In some cases where the interfaces are well known, it is possible to warn about type mismatch. For example, gcc can often recognize that the type of an argument to printf() doesn't match the format string, and issue a warning. But doing that in the general case for all variadic functions is hard.
The reason for this is because size_t is defined as a 32-bit value on 32-bit Windows, and a 64-bit value on 64-bit Windows. When the 4th argument is passed into the variadic function, the upper bits appear to be uninitialized. The 4th and 5th values that are pulled out are actually:
Value=0xcccccccc00000028
Value=0xcccccccc00000032
I can solve this problem with a simple cast on all the arguments, such as:
dumpargs(5, (size_t)10, (size_t)20, (size_t)30, (size_t)40, (size_t)50);
This does not answer all my questions, however; such as:
Why is it the 4th argument? Likely because the first 3 are in registers?

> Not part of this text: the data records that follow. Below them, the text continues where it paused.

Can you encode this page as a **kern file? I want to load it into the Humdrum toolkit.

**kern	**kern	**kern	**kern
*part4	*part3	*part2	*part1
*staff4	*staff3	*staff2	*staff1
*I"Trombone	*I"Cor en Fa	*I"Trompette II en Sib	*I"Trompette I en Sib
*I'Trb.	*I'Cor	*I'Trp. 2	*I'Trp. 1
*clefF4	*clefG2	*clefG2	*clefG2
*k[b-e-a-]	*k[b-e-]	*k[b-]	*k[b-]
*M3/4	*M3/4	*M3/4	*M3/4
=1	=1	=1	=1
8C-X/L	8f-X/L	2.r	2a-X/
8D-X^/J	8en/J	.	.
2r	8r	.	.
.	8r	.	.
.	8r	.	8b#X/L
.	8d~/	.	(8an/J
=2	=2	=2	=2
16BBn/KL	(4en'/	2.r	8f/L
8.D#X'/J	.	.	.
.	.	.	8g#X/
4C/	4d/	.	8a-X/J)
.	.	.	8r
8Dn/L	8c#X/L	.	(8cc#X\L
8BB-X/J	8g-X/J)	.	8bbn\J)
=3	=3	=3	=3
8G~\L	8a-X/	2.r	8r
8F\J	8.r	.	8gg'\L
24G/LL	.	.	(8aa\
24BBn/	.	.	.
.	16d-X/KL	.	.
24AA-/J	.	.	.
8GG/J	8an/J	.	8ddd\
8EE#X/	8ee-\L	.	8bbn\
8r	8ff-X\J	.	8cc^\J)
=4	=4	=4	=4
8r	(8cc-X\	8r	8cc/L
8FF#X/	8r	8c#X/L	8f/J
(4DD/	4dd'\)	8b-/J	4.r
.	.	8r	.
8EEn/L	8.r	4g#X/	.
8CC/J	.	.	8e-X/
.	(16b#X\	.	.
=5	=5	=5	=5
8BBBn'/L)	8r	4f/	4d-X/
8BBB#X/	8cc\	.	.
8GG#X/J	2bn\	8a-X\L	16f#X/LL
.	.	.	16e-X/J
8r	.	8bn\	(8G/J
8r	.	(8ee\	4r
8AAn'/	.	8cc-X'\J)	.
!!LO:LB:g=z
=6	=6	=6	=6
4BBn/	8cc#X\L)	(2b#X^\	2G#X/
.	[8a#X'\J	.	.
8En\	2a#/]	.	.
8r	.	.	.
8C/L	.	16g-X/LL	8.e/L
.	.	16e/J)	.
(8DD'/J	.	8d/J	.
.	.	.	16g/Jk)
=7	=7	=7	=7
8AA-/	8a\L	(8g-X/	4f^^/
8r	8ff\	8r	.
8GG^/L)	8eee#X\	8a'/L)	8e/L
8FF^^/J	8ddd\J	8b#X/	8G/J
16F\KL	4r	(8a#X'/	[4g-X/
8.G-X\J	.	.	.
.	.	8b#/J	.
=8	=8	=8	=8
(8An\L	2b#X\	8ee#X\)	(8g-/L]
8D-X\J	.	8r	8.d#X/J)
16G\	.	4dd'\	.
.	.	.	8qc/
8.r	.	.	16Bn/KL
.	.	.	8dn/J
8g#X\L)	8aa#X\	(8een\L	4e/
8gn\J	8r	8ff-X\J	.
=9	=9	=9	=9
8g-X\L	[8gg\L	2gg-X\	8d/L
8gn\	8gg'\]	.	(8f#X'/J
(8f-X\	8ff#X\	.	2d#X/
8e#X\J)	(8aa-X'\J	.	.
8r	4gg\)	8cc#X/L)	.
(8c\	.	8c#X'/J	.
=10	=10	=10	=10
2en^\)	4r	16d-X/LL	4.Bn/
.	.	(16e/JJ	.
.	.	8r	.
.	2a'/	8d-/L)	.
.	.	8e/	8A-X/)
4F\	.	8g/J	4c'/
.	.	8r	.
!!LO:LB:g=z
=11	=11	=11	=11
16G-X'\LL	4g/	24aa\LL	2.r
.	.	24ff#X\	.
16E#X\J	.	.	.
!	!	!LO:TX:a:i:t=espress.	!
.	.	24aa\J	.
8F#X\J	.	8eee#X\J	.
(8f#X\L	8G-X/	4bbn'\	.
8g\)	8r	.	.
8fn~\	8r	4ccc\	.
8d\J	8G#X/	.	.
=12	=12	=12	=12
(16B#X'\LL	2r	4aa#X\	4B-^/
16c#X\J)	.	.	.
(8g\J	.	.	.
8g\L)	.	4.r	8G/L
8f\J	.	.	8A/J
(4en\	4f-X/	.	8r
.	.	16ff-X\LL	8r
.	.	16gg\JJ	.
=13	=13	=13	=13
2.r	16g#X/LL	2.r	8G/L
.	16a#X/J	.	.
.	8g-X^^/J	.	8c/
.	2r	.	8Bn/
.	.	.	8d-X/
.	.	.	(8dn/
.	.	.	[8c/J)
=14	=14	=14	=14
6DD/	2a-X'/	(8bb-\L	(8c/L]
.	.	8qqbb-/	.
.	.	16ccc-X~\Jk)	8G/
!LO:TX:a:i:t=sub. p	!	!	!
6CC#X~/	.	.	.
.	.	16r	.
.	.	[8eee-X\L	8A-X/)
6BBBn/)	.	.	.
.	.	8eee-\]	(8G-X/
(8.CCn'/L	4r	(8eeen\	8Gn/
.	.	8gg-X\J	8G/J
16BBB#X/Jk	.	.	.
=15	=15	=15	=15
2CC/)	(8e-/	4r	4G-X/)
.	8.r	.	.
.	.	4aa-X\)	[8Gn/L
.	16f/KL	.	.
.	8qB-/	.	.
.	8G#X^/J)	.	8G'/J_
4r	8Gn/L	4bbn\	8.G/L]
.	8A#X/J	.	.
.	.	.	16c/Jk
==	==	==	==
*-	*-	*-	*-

How does one avoid this situation in a type-safe portable manner?
Does this happen on other 64-bit platforms, using 64-bit values (ignoring that size_t might be 32-bit on some 64-bit platforms)?
Should I pull out the values as 32-bit values regardless of the target platform, and will that cause problems if a 64-bit value is pushed into the variadic function?
What do the standards say about this behavior?
Edit:
I really wanted to get a quote from The Standard, but it's something that's not hyperlink-able, and costs money to purchase and download. Therefore I believe quoting it would be a copyright violation.
Referencing the comp.lang.c FAQ, it's made clear that when writing a function that takes a variable number of arguments, there's nothing you can do for type safety. It's up to the caller to make sure that each argument either perfectly matches or is explicitly cast. There are no implicit conversions.
That much should be obvious to those who understand C and printf (note that gcc has a feature to check printf-style format strings), but what's not so obvious is that not only are the types not implicitly cast, but if the size of the types don't match what's extracted, you can have uninitialized data, or undefined behavior in general. The "slot" where an argument is placed might not be initialized to 0, and there might not be a "slot"--on some platforms you could pass a 64-bit value, and extract two 32-bit values inside the variadic function. It's undefined behavior.
If you are the one writing this function, it is your job to write the variadic function correctly and/or correctly document your function's calling conventions.
You already found that C plays fast-and-loose with types (see also signedness and promotion), so explicit casting is the most obvious solution. This is frequently seen with integer constants being explicitly defined with things like UL or ULL.
Most sanity checks on passed values will be application-specific or non-portable (e.g. pointer validity). You can use hacks like mandating that pre-defined sentinel value(s) be sent as well, but that's not infallible in all cases.
Best practice would be to document heavily, perform code reviews, and/or write unit tests with this bug in mind.